#### [TASK PROMPT]
Copy out exactly the lines spanning the line with "pinky dip: (510, 105)" to the line with "pinky pip: (162, 64)", inclusive, from the data underneath, with no pictures.

#### [INPUT DATA]
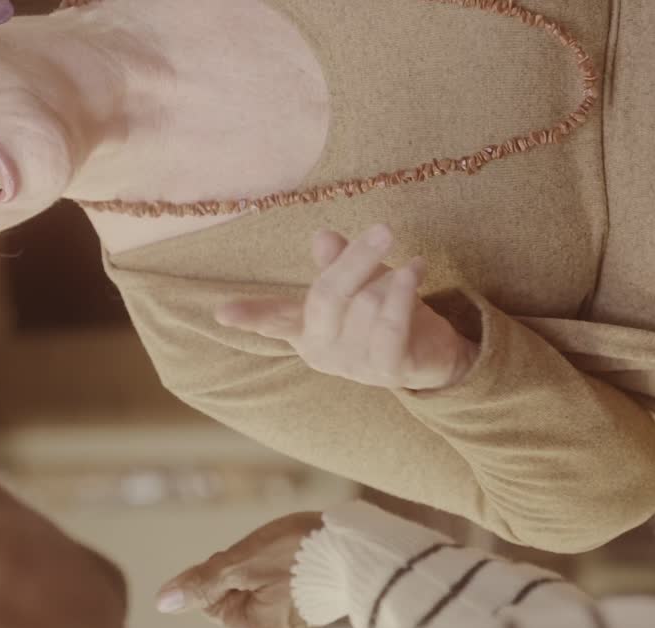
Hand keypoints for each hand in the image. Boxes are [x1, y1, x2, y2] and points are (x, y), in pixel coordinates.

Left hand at [155, 512, 324, 627]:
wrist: (358, 546)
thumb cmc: (299, 552)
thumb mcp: (241, 561)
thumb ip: (201, 583)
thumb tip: (162, 602)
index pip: (209, 596)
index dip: (225, 568)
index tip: (252, 558)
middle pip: (232, 592)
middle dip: (245, 566)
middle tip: (272, 554)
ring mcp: (290, 621)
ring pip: (256, 585)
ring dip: (266, 565)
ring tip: (290, 555)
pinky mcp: (308, 605)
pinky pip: (281, 585)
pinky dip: (286, 568)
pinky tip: (301, 559)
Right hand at [216, 225, 476, 390]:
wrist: (431, 354)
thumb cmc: (383, 314)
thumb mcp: (359, 282)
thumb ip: (337, 263)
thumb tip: (322, 236)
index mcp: (305, 329)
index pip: (273, 320)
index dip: (249, 316)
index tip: (222, 313)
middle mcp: (322, 351)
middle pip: (325, 296)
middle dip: (355, 260)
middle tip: (383, 229)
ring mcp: (354, 366)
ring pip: (366, 303)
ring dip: (393, 279)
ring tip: (408, 272)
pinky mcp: (388, 371)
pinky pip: (391, 325)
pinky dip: (406, 292)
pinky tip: (417, 269)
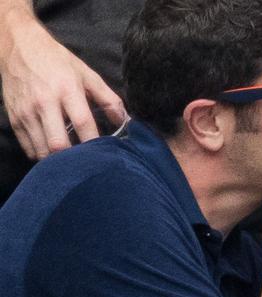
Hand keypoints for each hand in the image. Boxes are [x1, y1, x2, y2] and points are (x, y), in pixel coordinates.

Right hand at [0, 14, 123, 158]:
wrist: (18, 45)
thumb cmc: (57, 61)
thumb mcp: (87, 74)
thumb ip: (108, 99)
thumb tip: (125, 121)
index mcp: (67, 89)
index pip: (83, 123)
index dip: (94, 143)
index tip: (105, 154)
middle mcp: (44, 102)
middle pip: (58, 143)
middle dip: (74, 158)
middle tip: (86, 163)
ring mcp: (26, 111)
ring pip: (42, 150)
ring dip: (58, 160)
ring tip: (72, 160)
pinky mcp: (13, 117)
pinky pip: (28, 148)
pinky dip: (41, 155)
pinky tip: (53, 152)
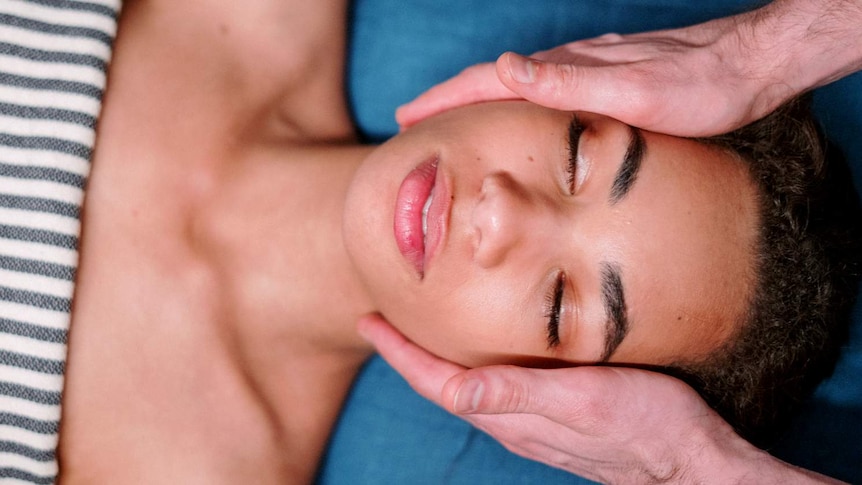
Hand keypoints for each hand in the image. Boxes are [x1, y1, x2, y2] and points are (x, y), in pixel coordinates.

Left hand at [358, 314, 842, 483]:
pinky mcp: (557, 414)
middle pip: (444, 385)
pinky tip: (484, 346)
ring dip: (437, 357)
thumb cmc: (645, 425)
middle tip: (384, 317)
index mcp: (511, 415)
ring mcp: (534, 421)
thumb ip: (520, 393)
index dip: (399, 352)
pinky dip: (474, 361)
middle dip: (409, 353)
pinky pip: (498, 387)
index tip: (369, 320)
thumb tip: (455, 389)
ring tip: (420, 328)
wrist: (691, 459)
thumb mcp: (584, 400)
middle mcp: (514, 420)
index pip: (436, 382)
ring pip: (468, 386)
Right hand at [397, 0, 861, 137]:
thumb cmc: (695, 87)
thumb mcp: (632, 92)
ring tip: (449, 122)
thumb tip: (504, 68)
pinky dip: (510, 105)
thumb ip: (568, 81)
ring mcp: (584, 72)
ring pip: (514, 86)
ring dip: (475, 102)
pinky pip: (540, 93)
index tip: (406, 116)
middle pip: (492, 80)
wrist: (745, 68)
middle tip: (412, 122)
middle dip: (447, 99)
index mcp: (565, 70)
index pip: (487, 80)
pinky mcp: (601, 82)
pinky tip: (514, 119)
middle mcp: (568, 67)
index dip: (443, 98)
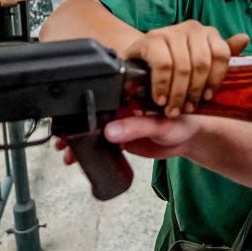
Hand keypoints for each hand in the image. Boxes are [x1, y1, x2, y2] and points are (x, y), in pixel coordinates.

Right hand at [54, 112, 202, 165]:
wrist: (190, 141)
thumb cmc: (183, 123)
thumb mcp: (160, 125)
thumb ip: (137, 127)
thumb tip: (111, 131)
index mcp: (131, 94)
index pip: (103, 98)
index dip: (84, 109)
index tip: (70, 120)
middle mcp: (122, 105)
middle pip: (92, 114)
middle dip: (74, 127)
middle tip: (62, 140)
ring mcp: (120, 121)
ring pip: (92, 129)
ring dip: (77, 140)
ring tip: (66, 151)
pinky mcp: (121, 136)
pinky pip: (100, 143)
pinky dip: (87, 149)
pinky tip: (75, 157)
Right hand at [123, 20, 248, 117]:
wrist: (141, 62)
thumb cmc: (176, 65)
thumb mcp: (201, 63)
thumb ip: (221, 55)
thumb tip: (244, 39)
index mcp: (208, 33)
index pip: (221, 54)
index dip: (215, 80)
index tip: (207, 98)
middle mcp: (191, 28)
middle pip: (202, 63)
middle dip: (194, 91)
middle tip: (187, 108)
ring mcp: (170, 31)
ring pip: (183, 66)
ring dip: (178, 93)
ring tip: (173, 109)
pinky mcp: (150, 39)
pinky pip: (162, 64)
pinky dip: (162, 85)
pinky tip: (160, 98)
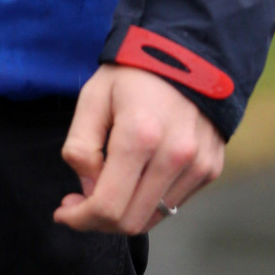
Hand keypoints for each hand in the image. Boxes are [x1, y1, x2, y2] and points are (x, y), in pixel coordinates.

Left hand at [53, 63, 223, 234]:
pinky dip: (149, 201)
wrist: (187, 52)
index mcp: (140, 136)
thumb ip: (81, 147)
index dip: (80, 218)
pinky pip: (174, 203)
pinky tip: (136, 177)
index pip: (108, 206)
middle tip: (80, 203)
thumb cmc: (132, 73)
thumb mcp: (93, 97)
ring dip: (125, 213)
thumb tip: (87, 191)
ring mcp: (197, 164)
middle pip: (131, 222)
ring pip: (153, 218)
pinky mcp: (211, 167)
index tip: (63, 212)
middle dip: (98, 221)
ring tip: (108, 187)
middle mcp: (174, 156)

#### [RESULT FOR THIS TASK]
pinky dip: (510, 105)
thumb ip: (568, 81)
ring mcp: (584, 72)
ring pip: (514, 86)
ring dip: (475, 102)
pinky pip: (540, 93)
index tip: (406, 116)
middle pip: (492, 80)
wrist: (745, 68)
middle tip: (412, 122)
middle dip: (447, 99)
index mcp: (565, 70)
index pip: (487, 80)
pinky mcp: (601, 82)
pinky tip: (514, 119)
middle mcp: (568, 67)
index dip: (443, 98)
Hand keypoints for each hand in the image. Boxes are [x1, y1, x2, y2] and points are (x, y), in pixel coordinates.

Right hand at [54, 112, 202, 165]:
wrist: (190, 141)
thumb cmc: (183, 123)
thumb mcp: (160, 125)
thumb ip: (137, 127)
thumb tip: (111, 131)
index mcp: (131, 94)
index pip: (103, 98)
index dip: (84, 109)
index tip: (70, 120)
middle mcp: (122, 105)
middle pip: (92, 114)
middle dip: (74, 127)
middle tip: (62, 140)
ring mcp: (120, 121)
ring pip: (92, 129)
ring dip: (77, 140)
ring tip: (66, 151)
pinky mcp: (121, 136)
pinky pip: (100, 143)
pinky dip: (87, 149)
pinky tip: (75, 157)
Right hand at [123, 20, 248, 117]:
wrist: (141, 62)
thumb cmc: (176, 65)
thumb mcp: (201, 63)
thumb ip: (221, 55)
thumb tip: (244, 39)
index mcp: (208, 33)
index pip: (221, 54)
index dip: (215, 80)
index tip: (207, 98)
middle mcp: (191, 28)
middle pip: (202, 63)
middle dip: (194, 91)
middle tip: (187, 108)
ring mcp: (170, 31)
ring pip: (183, 66)
ring dip: (178, 93)
ring tip: (173, 109)
pinky mcp: (150, 39)
pinky pip: (162, 64)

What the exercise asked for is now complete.